Commenting on whether or not Mr Sunak had fulfilled his pledge to grow the economy, Mr Hunt told the BBC: “When the prime minister made his commitment he was very clear, tackling inflation had to come first.
“The big picture is that actually since then the economy has been more resilient, unemployment has stayed low, and real wages have been rising now for six months. And if we stick to our guns now, we can see light at the end of the tunnel.”
But Mr Reeves said: “This is Rishi Sunak’s recession and the news will be deeply worrying for families and businesses across Britain.”
Ruth Gregory, the deputy chief UK economist at Capital Economics, said “This recession is as mild as they come”, adding that the data “is more politically significant than it is economic”.
However, Lord Rose, chairman of Asda, the supermarket group, told BBC Radio 4’s Today program: “It looks like a duck, it quacks like a duck, it walks like a duck, it is a duck – it is a recession.
“It doesn’t matter if it is a technical recession or not. There is no surprise here and I take no pleasure in saying there is no surprise that we’re in it.
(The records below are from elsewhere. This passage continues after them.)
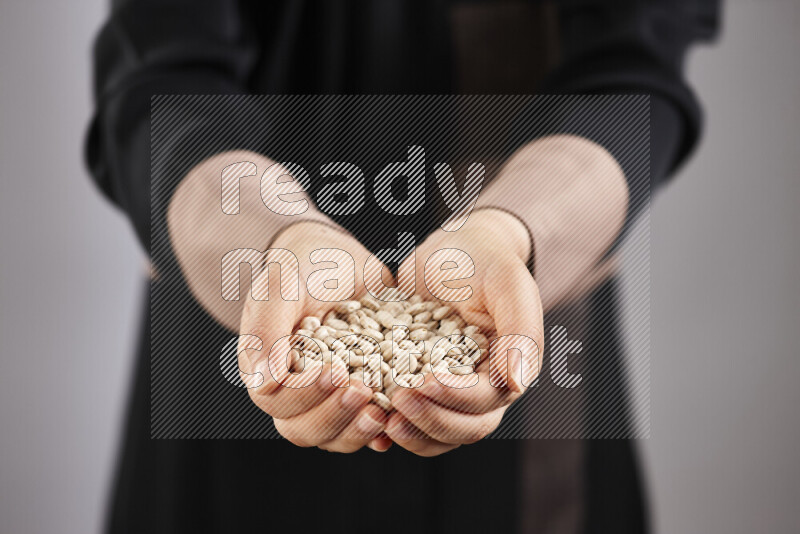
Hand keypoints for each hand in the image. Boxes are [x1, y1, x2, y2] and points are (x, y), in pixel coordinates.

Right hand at [237, 221, 393, 452]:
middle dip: (334, 417)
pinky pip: (367, 427)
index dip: (305, 395)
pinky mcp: (361, 395)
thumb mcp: (280, 288)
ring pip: (334, 436)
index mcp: (266, 371)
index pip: (277, 402)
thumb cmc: (300, 269)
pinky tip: (399, 422)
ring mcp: (328, 399)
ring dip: (357, 431)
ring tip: (383, 412)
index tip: (335, 373)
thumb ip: (267, 331)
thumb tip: (263, 383)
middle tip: (363, 392)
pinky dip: (383, 430)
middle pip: (304, 429)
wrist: (335, 258)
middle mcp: (294, 393)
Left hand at [387, 209, 543, 455]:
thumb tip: (517, 382)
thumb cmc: (485, 261)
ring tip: (381, 417)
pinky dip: (390, 421)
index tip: (425, 382)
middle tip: (396, 402)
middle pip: (461, 428)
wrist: (453, 249)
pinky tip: (369, 412)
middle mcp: (480, 389)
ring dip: (411, 431)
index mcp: (506, 371)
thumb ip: (521, 329)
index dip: (456, 399)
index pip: (485, 403)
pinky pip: (409, 417)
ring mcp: (448, 391)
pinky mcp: (418, 384)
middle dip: (429, 421)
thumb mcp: (508, 283)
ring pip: (435, 433)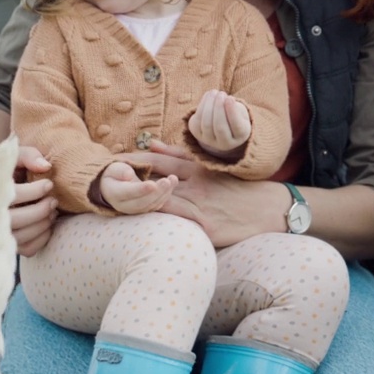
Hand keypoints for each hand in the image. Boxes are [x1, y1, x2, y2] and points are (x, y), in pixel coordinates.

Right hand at [10, 146, 57, 256]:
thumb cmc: (6, 168)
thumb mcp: (15, 155)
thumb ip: (29, 156)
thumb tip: (46, 167)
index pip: (11, 196)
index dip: (34, 192)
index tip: (49, 184)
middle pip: (16, 220)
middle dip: (40, 210)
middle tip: (53, 200)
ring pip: (21, 237)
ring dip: (42, 224)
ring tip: (52, 210)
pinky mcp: (6, 244)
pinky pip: (27, 250)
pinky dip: (41, 239)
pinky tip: (47, 224)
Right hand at [99, 162, 177, 214]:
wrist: (113, 185)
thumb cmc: (115, 173)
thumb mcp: (113, 168)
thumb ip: (119, 171)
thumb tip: (128, 175)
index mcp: (114, 193)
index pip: (127, 193)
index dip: (140, 190)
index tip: (152, 184)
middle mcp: (124, 206)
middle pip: (141, 202)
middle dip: (156, 192)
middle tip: (167, 181)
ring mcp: (135, 210)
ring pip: (151, 205)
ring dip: (164, 193)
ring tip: (173, 179)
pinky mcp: (145, 209)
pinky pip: (156, 205)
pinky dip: (166, 195)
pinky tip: (173, 183)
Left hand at [116, 140, 276, 246]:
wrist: (271, 210)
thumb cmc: (240, 188)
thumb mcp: (212, 166)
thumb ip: (181, 155)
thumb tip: (151, 145)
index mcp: (196, 169)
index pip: (158, 162)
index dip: (132, 161)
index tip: (109, 161)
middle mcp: (196, 185)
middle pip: (154, 180)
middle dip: (128, 179)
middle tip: (102, 178)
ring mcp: (201, 207)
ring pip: (162, 202)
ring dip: (138, 201)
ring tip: (111, 201)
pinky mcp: (206, 228)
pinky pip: (177, 225)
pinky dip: (159, 222)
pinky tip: (139, 225)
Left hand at [187, 90, 251, 158]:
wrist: (222, 125)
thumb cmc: (235, 115)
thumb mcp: (241, 112)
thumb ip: (235, 108)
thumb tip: (225, 100)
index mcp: (240, 137)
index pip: (237, 126)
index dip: (232, 112)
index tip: (230, 97)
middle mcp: (225, 143)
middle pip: (220, 127)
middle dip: (219, 108)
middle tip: (221, 93)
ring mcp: (209, 141)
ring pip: (207, 124)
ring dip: (209, 105)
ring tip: (214, 92)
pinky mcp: (197, 134)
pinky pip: (197, 120)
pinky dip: (202, 105)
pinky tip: (208, 96)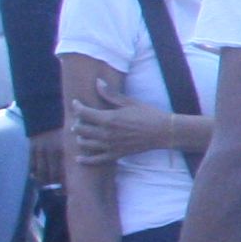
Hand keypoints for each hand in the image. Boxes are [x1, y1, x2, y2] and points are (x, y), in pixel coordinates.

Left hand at [68, 90, 182, 162]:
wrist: (164, 132)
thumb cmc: (149, 115)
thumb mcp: (130, 102)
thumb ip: (111, 94)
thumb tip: (97, 82)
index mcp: (109, 118)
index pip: (83, 113)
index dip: (77, 106)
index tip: (76, 103)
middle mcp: (107, 133)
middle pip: (80, 129)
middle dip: (77, 122)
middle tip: (81, 119)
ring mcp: (111, 146)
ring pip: (85, 143)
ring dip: (80, 137)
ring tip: (82, 133)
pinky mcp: (116, 154)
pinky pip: (96, 160)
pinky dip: (86, 160)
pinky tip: (78, 158)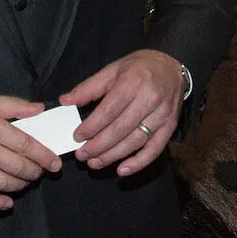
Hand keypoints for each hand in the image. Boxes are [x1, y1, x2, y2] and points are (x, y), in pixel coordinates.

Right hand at [0, 89, 59, 211]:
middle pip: (15, 166)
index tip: (54, 162)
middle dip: (34, 172)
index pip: (23, 144)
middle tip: (41, 171)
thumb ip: (13, 105)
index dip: (42, 155)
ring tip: (26, 181)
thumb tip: (39, 109)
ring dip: (19, 186)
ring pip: (0, 183)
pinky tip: (8, 202)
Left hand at [61, 49, 181, 176]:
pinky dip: (138, 163)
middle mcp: (149, 99)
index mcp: (132, 82)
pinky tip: (122, 170)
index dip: (91, 127)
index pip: (108, 111)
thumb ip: (89, 87)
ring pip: (134, 142)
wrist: (171, 67)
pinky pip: (154, 149)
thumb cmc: (139, 68)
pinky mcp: (170, 127)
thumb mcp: (112, 70)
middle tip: (82, 155)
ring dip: (112, 156)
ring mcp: (161, 115)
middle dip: (98, 146)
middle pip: (119, 130)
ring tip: (95, 163)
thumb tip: (65, 100)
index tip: (77, 137)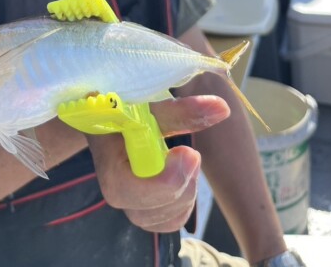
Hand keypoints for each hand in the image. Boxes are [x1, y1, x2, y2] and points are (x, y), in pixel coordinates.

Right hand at [88, 94, 229, 231]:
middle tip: (191, 154)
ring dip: (186, 191)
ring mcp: (128, 205)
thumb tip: (222, 108)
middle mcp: (113, 191)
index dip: (168, 179)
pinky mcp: (142, 211)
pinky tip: (183, 178)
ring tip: (185, 161)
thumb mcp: (149, 108)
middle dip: (183, 184)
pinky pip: (170, 221)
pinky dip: (184, 203)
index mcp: (108, 166)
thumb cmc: (125, 110)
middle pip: (154, 209)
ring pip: (166, 218)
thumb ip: (180, 111)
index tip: (187, 153)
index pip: (132, 190)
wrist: (108, 120)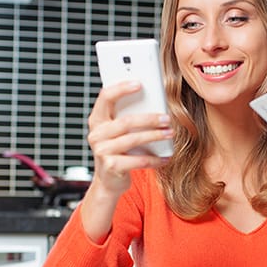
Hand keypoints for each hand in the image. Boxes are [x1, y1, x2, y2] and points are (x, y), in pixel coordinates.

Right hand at [87, 80, 172, 198]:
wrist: (109, 181)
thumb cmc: (118, 151)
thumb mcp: (118, 133)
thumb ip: (127, 117)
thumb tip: (154, 103)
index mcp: (97, 120)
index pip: (105, 97)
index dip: (121, 88)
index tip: (140, 84)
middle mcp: (96, 134)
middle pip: (126, 121)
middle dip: (150, 119)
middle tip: (167, 118)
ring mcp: (102, 151)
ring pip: (133, 140)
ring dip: (155, 136)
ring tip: (170, 133)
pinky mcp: (111, 167)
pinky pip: (138, 161)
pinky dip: (155, 159)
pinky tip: (166, 157)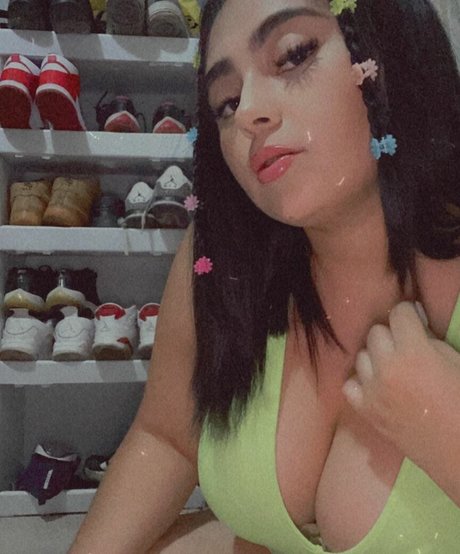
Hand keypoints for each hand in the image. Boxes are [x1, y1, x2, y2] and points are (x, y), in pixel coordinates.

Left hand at [342, 301, 459, 460]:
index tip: (415, 322)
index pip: (399, 313)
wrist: (459, 451)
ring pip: (361, 355)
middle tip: (407, 347)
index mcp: (413, 352)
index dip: (410, 315)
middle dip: (392, 334)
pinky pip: (349, 384)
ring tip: (393, 367)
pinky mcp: (365, 411)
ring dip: (376, 356)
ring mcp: (372, 390)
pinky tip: (377, 385)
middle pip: (376, 332)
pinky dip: (361, 381)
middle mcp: (386, 367)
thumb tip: (415, 323)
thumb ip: (431, 340)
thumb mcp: (456, 362)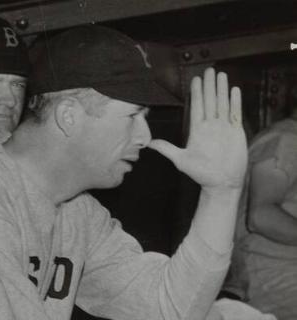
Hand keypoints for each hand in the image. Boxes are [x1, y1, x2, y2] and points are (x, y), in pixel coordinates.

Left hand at [149, 68, 247, 190]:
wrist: (220, 183)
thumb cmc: (201, 173)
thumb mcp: (180, 160)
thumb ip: (166, 149)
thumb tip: (150, 144)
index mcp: (198, 131)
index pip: (197, 107)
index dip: (196, 93)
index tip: (195, 80)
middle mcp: (211, 126)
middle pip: (210, 101)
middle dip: (209, 85)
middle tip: (208, 70)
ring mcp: (223, 128)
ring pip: (222, 104)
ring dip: (221, 89)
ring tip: (220, 75)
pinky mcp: (235, 132)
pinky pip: (235, 114)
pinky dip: (235, 102)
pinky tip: (235, 90)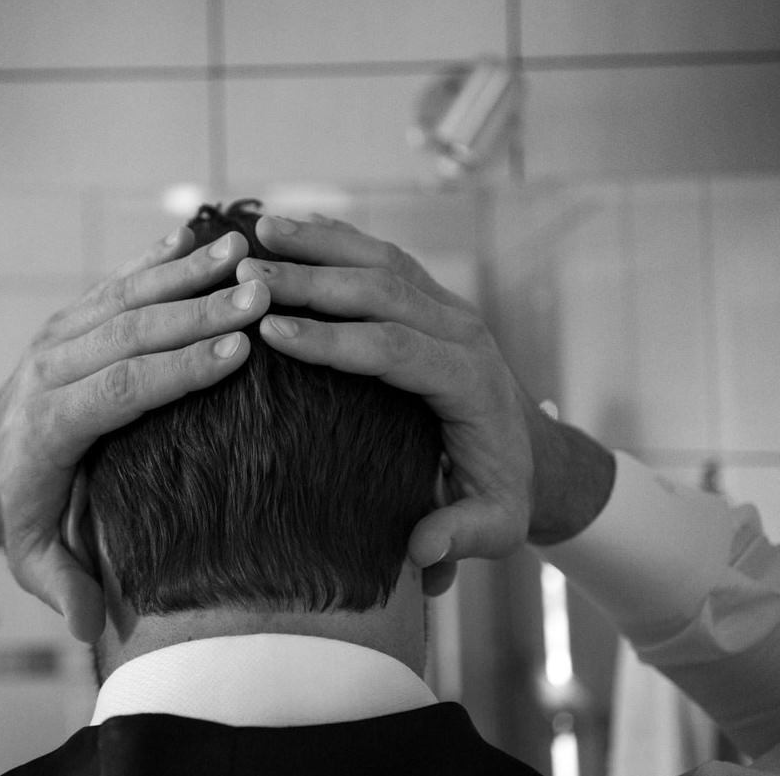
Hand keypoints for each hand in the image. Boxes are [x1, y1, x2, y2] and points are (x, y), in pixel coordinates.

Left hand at [0, 227, 269, 640]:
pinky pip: (117, 284)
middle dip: (200, 310)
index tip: (237, 350)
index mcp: (52, 422)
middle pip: (132, 332)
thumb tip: (87, 627)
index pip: (122, 388)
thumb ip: (62, 586)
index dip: (180, 369)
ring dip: (186, 271)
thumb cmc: (21, 511)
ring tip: (244, 251)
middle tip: (261, 291)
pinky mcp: (70, 321)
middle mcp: (53, 367)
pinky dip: (157, 258)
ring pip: (128, 297)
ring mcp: (59, 336)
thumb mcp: (35, 556)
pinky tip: (197, 233)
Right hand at [243, 214, 535, 589]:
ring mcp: (448, 308)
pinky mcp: (433, 300)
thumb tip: (422, 553)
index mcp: (468, 381)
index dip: (333, 340)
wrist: (533, 452)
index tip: (272, 332)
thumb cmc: (502, 489)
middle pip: (381, 291)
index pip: (395, 349)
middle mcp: (460, 331)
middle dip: (311, 280)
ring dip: (320, 243)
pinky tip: (293, 225)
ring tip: (259, 230)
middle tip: (246, 275)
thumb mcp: (494, 524)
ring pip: (381, 261)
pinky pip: (384, 258)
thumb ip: (462, 537)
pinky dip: (338, 238)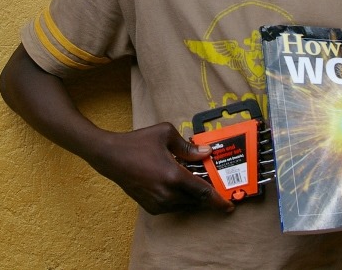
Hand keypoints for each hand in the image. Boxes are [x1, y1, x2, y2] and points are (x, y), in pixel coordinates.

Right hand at [89, 122, 234, 214]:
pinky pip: (173, 205)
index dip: (219, 200)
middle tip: (213, 182)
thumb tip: (206, 153)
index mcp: (173, 176)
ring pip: (185, 203)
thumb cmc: (137, 142)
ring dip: (193, 194)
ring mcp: (158, 203)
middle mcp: (167, 194)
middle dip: (206, 193)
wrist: (111, 156)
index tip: (230, 206)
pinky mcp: (150, 207)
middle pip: (196, 199)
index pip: (203, 193)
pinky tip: (178, 182)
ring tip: (193, 177)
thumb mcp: (165, 134)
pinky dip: (180, 197)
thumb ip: (188, 146)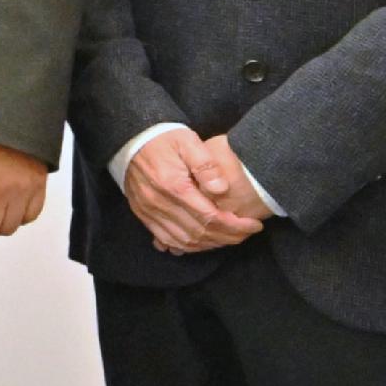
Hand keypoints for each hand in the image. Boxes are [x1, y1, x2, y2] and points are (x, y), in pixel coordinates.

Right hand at [118, 128, 264, 255]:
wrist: (130, 140)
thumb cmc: (164, 140)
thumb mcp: (189, 141)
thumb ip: (206, 165)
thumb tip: (221, 189)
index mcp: (174, 186)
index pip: (210, 217)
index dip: (235, 226)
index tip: (254, 225)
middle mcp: (160, 204)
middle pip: (199, 233)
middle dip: (227, 237)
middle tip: (246, 233)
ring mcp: (149, 212)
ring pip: (184, 240)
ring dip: (209, 244)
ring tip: (229, 238)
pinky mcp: (143, 215)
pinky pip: (166, 239)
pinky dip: (186, 246)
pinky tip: (201, 242)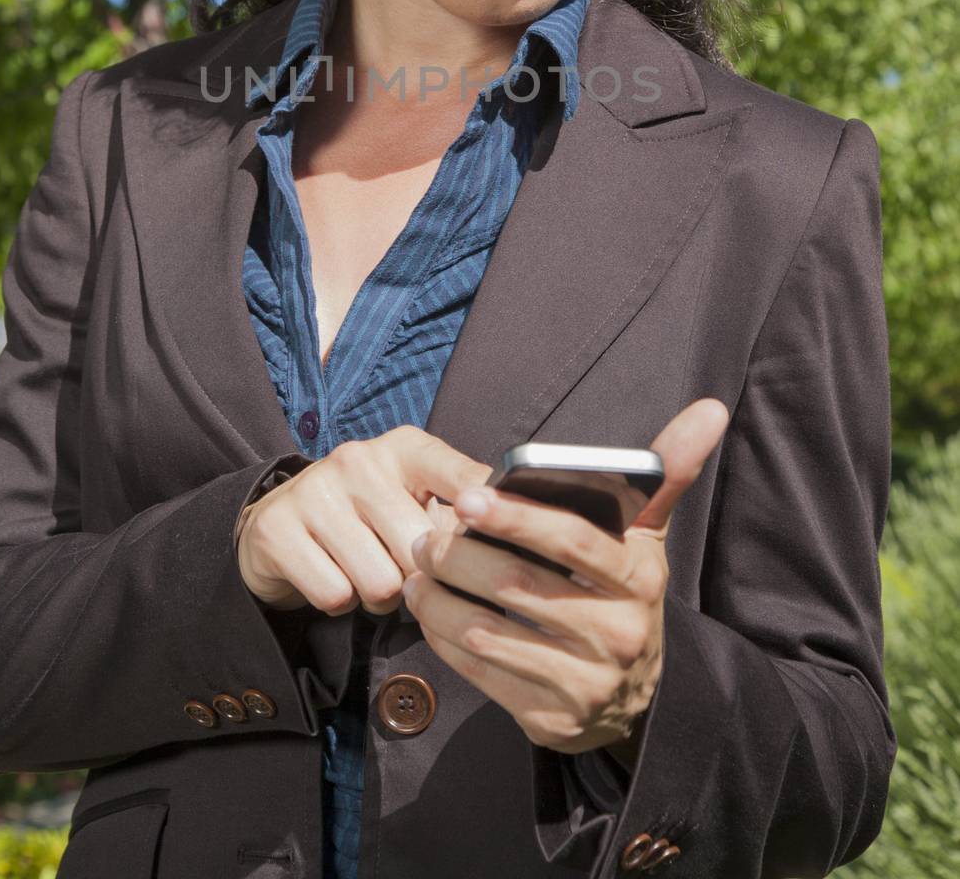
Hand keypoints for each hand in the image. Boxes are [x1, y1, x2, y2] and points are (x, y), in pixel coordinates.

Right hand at [237, 425, 491, 615]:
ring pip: (381, 582)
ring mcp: (315, 490)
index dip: (485, 511)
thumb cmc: (369, 517)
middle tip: (400, 566)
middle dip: (418, 577)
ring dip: (379, 596)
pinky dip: (340, 603)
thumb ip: (461, 516)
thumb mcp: (416, 501)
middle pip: (420, 549)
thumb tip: (518, 538)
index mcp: (405, 448)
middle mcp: (359, 458)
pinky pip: (336, 596)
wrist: (280, 526)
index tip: (504, 529)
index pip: (459, 475)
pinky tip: (333, 576)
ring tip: (366, 571)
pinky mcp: (278, 529)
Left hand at [401, 398, 730, 754]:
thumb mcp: (645, 534)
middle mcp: (619, 633)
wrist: (633, 692)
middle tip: (425, 534)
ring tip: (417, 569)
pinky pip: (482, 675)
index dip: (517, 517)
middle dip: (460, 556)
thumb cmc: (622, 588)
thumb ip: (666, 469)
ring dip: (440, 599)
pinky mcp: (553, 721)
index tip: (467, 496)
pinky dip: (444, 640)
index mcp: (639, 577)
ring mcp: (587, 683)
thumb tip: (711, 407)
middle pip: (521, 585)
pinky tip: (429, 613)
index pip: (573, 540)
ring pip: (491, 633)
We’ve got a low-growth economy or a no-growth economy.”
Figures from the Office for National Statistics (ONS) showed that during the final three months of last year, there was a slowdown in all the main sectors it measures to determine the health of the economy, including construction and manufacturing.
The figure for the final three months of last year was worse than a 0.1% fall widely forecast by financial markets and economists.
GDP for the third quarter, between July and September fell by 0.1%.
Mr Hunt said: “While interest rates are high – so the Bank of England can bring inflation down – low growth is not a surprise.”
Recent figures showed that inflation – which measures the pace of price rises – remained at 4% in January. That is twice the Bank’s 2% target.
The Bank of England had been lifting interest rates to put the brakes on inflation but has kept them at 5.25% since August last year.
Ms. Gregory said the latest economic figures “might nudge the Bank of England a little closer to cutting interest rates”.
“But we doubt the Bank will be too worried about what is likely to be a mild and short recession,” she added.